Robert Sandusky proposed the application of a distributed system management framework to DLs in which fault, configuration, security, accounting, and performance management are addressed. Highlighting the importance of a human-centered approach to DL management, Sandusky advocated looking at how librarians, computer engineers and users are all involved in developing DL collections, services, institutions, and technologies.

Participants also discussed emerging methods for studying DL design and use from a human-centered perspective. Michael Nilan articulated a process--based on users' articulation of their needs and the ability for them to provide online comments via the DL-- for establishing a communications environment among system designers and users in order to refine initial design requirements and modify the system as changes in user needs are articulated. Robert Downs described his work with DL transaction logs, in which log reports support interviews with users by providing cues to the interviewer for directing the interview, by stimulating respondents' recollections of their online behavior, and by providing a reference for discussing and reflecting on this behavior. S. Leigh Star raised the possibility of cross- fertilization between grounded theory and the construction of faceted classification in analyzing behaviors and structures inherent in DLs.

The role of people in DLs was highlighted throughout the Allerton Institute. In the session on user support, Michael Twidale presented his research on the nature of collaboration in DL use, citing his key findings that people often learn from friends and do not use system documentation. He also described the range of human characteristics evident in mental models of search engines, which includes a smart and rational person who goes and gets what you want, a mischievous and inconsistent genie, and a criminal to be interrogated. In considering human factors in DL indexing and access, Marcia Bates discussed the manner in which the experiences of information seekers and indexers are phenomenologically different, and the implications of these differences for system design.

Political issues in DL design and evaluation also received attention throughout the Institute. Participants discussed the potential political manipulation of user-centered design techniques. Doctoral students raised political issues that directly affect their development as DL researchers. They talked about the dangers inherent in their choice of DLs as a primary area of study, noting that state of the art technologies are not employed in most libraries, that true interdisciplinary endeavors are seldom accepted fully in the academy, and that DLs can occupy Ran ugly middle grounds between theory and practice.

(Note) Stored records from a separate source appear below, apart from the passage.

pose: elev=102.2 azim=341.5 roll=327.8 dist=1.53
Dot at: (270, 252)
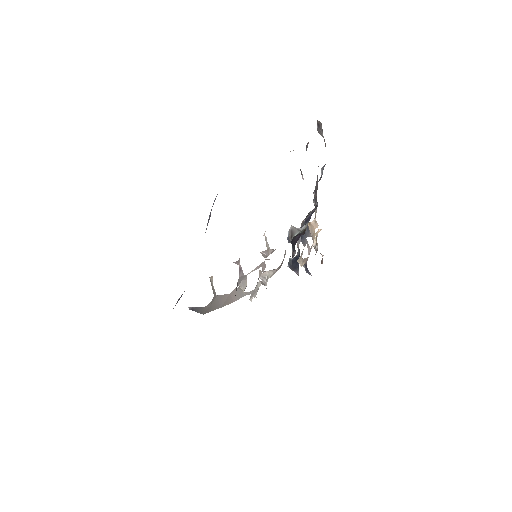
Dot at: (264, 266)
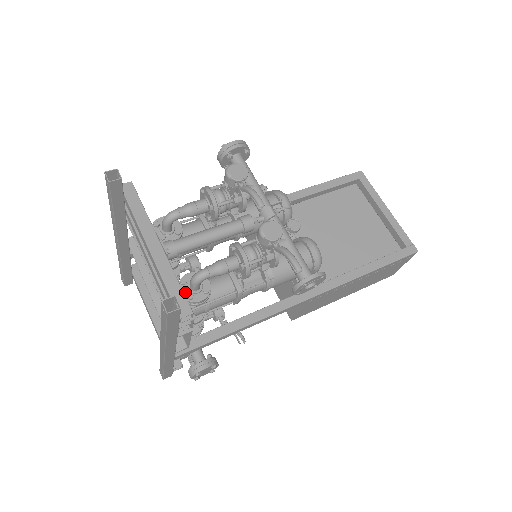
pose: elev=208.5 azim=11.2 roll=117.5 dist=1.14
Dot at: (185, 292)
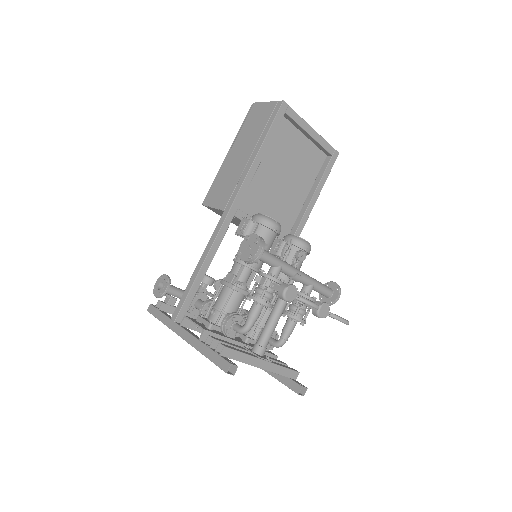
Dot at: (267, 348)
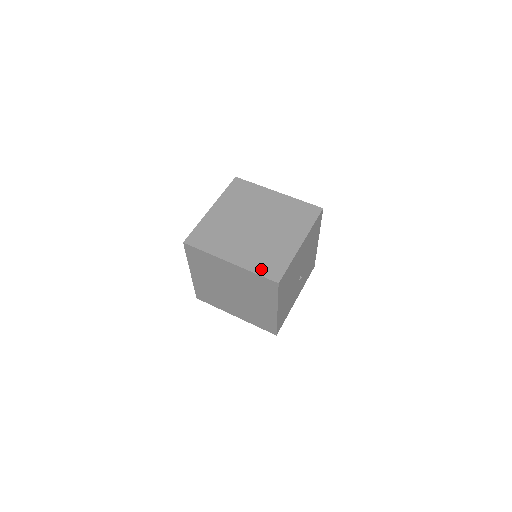
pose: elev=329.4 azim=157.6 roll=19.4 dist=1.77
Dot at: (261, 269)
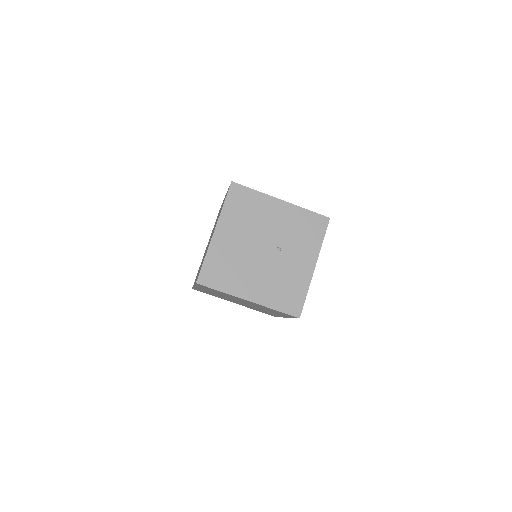
Dot at: occluded
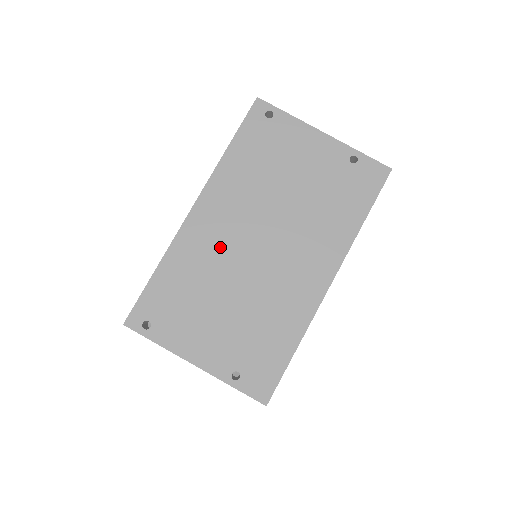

The 1996 Allerton Institute was the second in a series. Part of the original impetus for convening an interdisciplinary forum on human-centered DL design and evaluation came from the desire to share and build upon the experiences of those individuals, like myself, who are currently involved in social science research associated with the six NSF/DARPA/NASA Digital Library Initiative (DLI) projects. Our DLI Social Science Team has conducted focus groups on how academics identify and use journal articles, observations and interviews related to the flow of information in academic environments, an ethnographic study of how people organize their workspace, and usability tests of our DLI prototypes for a testbed of fulltext engineering journals in SGML format. We are also analyzing testbed usage through the integrated analysis of user registration forms with transaction logs and plan on implementing targeted online user surveys and feedback mechanisms. Focal points for our investigation are the use of individual components of journal articles and the manner in which formal and folk classifications merge in attempts by individuals to navigate the vocabulary space of DLs.